The past few weeks I have been coming to terms with my writing style. For me, writing looks an awful lot like playing FreeCell or Mahjong, both of which sit on my shortcuts bar and get used almost daily. There is a sifting that happens within my brain as I move cards around or search for tile matches.
I like creating order from chaos, especially when I’m stressed. I like shelving books and shelf reading, making sure things are in their proper order. I like doing jigsaw puzzles. They are my go-to therapy when life gets overwhelming. It’s cheaper than a therapist and less harmful than alcohol. Sorting through small pieces of cardboard with picture fragments gives my hands and part of my brain something to do while the rest of my brain processes, breaks up and rearranges the pieces of trauma and hurt, and repackages them into something I can make sense out of. I think something similar happens in the creative process.
I circle around the process of writing for a while, getting closer and closer until finally something jells and I’m off and running. The beginning often looks like a free-write, some ramblings in a spiral notebook. Then they get typed, sometimes in a separate document, sometimes in place in the manuscript. Then printed and read. And marked up, moved around, more scribbling on the backs of the printed pages. Then corrected. Repeat as necessary. Each section is touched at least three times before I consider the first draft done. It’s a process. I am a slow writer. It is what it is and I think I’m making my peace with it.
I recently came across this quote, which I think sums up the process perfectly:
I don’t believe in inspiration. I believe that you sit at your desk, and you push your pencil around, and you feel lousy about yourself for a while, and eventually, you just start writing.
(Dinty W. Moore, in The Writer magazine, Dec 2015)

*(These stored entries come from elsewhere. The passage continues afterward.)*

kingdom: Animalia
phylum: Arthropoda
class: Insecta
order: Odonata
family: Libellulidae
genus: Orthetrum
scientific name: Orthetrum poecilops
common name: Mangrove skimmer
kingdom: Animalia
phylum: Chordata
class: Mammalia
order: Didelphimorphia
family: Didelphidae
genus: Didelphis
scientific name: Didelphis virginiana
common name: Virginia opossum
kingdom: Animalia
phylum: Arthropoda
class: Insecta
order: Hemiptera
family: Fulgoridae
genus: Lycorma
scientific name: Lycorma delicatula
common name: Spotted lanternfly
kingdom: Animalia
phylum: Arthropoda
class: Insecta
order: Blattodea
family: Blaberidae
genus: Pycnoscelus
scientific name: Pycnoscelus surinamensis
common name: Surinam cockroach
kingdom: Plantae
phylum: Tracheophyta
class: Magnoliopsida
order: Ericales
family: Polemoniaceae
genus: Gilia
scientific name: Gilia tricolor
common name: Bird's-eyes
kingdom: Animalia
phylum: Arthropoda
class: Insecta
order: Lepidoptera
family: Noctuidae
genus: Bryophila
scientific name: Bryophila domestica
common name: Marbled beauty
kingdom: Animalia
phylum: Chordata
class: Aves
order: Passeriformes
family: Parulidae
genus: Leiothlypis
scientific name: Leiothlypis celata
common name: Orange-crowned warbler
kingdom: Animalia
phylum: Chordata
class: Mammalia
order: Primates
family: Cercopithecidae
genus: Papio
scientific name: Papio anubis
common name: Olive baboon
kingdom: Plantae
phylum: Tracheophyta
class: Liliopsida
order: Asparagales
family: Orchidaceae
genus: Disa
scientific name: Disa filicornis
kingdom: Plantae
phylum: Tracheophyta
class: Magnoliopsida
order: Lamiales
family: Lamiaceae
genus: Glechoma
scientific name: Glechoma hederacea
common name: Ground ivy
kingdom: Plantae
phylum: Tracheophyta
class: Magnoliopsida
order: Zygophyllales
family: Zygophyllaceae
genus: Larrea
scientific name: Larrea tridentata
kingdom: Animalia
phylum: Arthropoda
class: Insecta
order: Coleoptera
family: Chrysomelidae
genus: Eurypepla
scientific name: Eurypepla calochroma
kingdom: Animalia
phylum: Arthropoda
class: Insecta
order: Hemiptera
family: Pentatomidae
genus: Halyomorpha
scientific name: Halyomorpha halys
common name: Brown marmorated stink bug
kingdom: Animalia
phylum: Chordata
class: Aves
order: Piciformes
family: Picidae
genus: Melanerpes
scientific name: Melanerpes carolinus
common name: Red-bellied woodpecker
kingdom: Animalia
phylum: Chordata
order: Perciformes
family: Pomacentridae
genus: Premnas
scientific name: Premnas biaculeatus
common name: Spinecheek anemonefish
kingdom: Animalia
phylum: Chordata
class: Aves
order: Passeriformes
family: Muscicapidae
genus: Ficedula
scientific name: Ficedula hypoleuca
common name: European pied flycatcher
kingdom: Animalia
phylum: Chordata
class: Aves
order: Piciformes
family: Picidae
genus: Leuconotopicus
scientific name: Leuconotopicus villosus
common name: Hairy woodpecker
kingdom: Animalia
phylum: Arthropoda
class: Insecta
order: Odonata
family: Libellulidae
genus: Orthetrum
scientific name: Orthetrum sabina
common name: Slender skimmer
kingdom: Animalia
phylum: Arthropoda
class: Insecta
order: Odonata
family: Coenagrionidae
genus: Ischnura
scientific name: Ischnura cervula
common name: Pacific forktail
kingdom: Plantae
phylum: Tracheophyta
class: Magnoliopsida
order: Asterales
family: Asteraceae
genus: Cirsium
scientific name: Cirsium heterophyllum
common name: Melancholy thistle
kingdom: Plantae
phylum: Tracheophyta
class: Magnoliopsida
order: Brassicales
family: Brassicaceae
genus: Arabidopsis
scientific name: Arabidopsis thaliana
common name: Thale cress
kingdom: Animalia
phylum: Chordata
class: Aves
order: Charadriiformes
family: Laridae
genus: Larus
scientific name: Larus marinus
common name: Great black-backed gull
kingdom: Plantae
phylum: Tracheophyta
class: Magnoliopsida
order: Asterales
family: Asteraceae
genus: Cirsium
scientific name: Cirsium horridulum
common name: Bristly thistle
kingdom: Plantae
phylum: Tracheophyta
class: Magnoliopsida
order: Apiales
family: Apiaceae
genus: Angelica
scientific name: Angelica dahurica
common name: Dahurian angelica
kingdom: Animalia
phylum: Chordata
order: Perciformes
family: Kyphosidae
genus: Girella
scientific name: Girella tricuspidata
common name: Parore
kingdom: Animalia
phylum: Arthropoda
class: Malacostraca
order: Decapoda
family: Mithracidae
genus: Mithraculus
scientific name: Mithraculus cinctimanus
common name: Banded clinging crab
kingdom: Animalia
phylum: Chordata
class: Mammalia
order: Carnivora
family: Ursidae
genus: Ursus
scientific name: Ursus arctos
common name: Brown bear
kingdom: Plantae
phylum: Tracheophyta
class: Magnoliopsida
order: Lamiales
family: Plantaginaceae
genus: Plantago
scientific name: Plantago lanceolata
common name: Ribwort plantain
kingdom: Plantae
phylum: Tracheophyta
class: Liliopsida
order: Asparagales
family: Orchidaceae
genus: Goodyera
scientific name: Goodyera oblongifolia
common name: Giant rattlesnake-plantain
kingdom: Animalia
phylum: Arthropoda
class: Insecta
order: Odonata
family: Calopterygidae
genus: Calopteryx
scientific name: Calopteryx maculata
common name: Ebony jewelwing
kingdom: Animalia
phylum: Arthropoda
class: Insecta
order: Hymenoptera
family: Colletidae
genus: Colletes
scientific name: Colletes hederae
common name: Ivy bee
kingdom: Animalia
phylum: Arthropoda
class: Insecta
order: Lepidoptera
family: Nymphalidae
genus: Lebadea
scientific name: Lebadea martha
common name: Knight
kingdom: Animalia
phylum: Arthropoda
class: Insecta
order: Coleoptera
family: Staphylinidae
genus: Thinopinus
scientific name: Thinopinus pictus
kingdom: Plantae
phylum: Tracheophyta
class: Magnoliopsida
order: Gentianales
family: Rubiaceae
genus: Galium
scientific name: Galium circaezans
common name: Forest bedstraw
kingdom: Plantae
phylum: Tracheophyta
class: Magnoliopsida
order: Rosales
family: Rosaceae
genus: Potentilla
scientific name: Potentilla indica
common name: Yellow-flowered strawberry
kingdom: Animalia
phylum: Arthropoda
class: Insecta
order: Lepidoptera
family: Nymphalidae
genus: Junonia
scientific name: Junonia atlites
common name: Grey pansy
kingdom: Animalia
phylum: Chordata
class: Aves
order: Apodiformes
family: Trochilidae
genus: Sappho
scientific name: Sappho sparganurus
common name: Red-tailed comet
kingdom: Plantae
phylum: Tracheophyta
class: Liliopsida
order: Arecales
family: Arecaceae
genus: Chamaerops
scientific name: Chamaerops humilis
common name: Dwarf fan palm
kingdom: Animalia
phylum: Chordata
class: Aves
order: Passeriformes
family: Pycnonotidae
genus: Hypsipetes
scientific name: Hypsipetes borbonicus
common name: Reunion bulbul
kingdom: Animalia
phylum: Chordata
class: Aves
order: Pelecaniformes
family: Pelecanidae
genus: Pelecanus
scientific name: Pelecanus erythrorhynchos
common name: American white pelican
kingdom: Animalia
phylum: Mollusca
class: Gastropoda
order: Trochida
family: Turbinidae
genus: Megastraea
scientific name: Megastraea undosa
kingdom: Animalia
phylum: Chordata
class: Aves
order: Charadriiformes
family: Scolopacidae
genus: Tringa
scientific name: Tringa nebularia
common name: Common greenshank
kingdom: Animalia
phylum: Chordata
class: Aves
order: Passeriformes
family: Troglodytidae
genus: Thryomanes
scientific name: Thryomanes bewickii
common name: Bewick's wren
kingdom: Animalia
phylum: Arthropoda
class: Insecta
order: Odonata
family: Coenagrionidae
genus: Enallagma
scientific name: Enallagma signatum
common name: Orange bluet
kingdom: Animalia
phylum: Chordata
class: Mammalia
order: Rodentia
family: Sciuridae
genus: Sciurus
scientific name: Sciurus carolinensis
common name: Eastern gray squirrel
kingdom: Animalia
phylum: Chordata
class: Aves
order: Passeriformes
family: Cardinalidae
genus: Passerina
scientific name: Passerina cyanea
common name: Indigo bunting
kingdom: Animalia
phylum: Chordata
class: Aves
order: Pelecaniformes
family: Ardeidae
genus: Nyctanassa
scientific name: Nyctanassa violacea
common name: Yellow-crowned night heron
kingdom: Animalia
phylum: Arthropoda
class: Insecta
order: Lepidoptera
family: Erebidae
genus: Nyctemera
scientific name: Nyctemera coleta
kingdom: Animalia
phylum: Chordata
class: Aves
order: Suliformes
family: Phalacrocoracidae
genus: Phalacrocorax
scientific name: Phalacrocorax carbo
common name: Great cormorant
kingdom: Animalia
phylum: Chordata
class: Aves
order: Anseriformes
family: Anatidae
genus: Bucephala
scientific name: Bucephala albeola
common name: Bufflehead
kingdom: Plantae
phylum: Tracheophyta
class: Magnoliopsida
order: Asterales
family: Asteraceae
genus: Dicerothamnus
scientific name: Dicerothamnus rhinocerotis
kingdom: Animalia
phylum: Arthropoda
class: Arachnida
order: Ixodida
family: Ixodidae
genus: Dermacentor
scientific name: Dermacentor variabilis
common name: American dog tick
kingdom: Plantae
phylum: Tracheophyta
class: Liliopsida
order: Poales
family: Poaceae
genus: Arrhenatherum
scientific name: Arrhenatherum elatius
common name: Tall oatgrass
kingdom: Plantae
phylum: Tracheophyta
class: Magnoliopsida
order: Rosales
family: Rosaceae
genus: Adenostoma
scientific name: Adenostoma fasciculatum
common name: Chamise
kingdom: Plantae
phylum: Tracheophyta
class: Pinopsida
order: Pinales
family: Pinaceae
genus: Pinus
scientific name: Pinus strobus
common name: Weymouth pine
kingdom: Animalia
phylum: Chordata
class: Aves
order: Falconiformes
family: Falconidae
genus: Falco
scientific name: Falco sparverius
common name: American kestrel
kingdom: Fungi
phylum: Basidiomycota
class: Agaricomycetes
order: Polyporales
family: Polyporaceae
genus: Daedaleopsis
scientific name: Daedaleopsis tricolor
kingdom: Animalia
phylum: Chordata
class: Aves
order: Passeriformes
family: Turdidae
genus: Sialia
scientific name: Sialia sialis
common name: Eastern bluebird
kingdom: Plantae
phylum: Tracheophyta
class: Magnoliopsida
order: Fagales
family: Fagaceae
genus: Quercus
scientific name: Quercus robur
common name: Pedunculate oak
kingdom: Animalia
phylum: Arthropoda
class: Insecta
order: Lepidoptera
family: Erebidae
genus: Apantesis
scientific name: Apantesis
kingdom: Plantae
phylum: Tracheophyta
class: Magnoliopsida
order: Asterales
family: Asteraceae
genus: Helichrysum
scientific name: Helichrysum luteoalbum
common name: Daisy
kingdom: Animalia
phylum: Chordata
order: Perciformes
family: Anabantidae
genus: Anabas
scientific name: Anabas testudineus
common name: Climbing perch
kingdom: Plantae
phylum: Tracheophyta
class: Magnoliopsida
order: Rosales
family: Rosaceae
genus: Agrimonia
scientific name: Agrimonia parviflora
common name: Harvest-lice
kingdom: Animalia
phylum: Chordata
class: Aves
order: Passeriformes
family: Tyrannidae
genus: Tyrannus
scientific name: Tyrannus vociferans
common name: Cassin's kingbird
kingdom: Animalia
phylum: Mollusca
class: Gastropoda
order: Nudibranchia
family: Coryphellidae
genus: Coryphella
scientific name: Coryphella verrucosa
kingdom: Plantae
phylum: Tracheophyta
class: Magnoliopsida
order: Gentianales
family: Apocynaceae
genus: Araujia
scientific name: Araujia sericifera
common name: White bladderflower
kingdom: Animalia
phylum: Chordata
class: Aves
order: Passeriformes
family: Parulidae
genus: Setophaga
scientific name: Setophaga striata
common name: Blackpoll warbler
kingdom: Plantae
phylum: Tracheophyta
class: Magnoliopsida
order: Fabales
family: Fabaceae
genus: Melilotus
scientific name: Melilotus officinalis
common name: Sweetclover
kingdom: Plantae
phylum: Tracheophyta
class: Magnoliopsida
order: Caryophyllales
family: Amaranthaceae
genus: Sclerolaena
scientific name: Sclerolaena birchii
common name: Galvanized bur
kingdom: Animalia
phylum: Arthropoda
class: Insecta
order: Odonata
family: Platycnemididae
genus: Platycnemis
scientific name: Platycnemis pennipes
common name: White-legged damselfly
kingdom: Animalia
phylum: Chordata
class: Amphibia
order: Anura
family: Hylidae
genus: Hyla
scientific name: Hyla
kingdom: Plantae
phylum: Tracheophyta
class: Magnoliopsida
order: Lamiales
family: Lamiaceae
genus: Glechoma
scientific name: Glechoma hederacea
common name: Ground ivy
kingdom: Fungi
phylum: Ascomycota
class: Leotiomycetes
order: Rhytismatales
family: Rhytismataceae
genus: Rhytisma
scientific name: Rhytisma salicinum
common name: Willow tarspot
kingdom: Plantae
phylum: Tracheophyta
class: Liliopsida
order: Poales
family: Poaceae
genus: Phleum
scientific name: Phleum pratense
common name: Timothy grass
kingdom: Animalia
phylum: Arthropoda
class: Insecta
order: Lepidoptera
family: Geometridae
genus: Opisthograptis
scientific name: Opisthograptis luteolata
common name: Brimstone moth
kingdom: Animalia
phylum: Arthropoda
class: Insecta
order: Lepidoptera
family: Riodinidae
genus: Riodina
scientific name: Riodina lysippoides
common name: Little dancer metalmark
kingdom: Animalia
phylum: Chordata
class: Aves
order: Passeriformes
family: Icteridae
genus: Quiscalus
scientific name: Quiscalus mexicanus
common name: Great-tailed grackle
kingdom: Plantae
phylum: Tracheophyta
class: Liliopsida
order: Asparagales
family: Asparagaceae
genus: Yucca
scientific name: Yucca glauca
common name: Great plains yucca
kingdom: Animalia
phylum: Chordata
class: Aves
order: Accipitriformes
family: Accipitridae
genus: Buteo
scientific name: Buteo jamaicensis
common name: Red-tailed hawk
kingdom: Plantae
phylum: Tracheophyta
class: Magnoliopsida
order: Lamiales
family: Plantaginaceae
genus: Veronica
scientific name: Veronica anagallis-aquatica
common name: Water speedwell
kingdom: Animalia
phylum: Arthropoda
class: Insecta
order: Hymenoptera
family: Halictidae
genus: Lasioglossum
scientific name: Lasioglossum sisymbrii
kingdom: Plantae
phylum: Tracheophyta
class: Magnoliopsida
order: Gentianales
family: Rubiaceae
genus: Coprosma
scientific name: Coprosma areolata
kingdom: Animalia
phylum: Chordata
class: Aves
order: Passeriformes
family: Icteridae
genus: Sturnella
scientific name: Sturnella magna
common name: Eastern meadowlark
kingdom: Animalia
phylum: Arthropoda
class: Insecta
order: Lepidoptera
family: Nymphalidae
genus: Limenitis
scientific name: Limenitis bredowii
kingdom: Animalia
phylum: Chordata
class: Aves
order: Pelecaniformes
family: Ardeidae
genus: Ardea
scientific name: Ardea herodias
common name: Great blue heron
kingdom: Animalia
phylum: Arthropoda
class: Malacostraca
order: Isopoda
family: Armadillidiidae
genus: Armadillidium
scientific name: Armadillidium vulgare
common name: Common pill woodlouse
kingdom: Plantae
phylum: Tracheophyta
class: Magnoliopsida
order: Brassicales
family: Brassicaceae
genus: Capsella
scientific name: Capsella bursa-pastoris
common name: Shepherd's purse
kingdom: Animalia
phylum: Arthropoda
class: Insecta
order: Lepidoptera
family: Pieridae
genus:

I would like to be able to speed up the process, but I haven’t yet stumbled onto a way to do so, perhaps there isn’t one. I couple of weeks ago, I hit a snag in the manuscript. I should have known (I did know) the snag was coming, after all there was a blank note card on my wall. I stalled. I stopped. I did other things. And then, I entered the spiral, I started to push the pencil around. Eventually, I found my way. The ideas came, crystallized, squeezed themselves onto the page, and they were workable, good even.
I am coming to peace with this. I am panicking less when the stalls come, knowing that they are part of the process; one spiral has ended and I need to wait for the next one to show up. They have a time table all of their own.
I am accepting that I am a slow writer. And that’s okay. As long as I keep moving it forward, keep improving it, it does not matter if it’s two paragraphs a day, two pages a day or two chapters a day. Keep moving forward. The journey to a completed manuscript starts with a single word.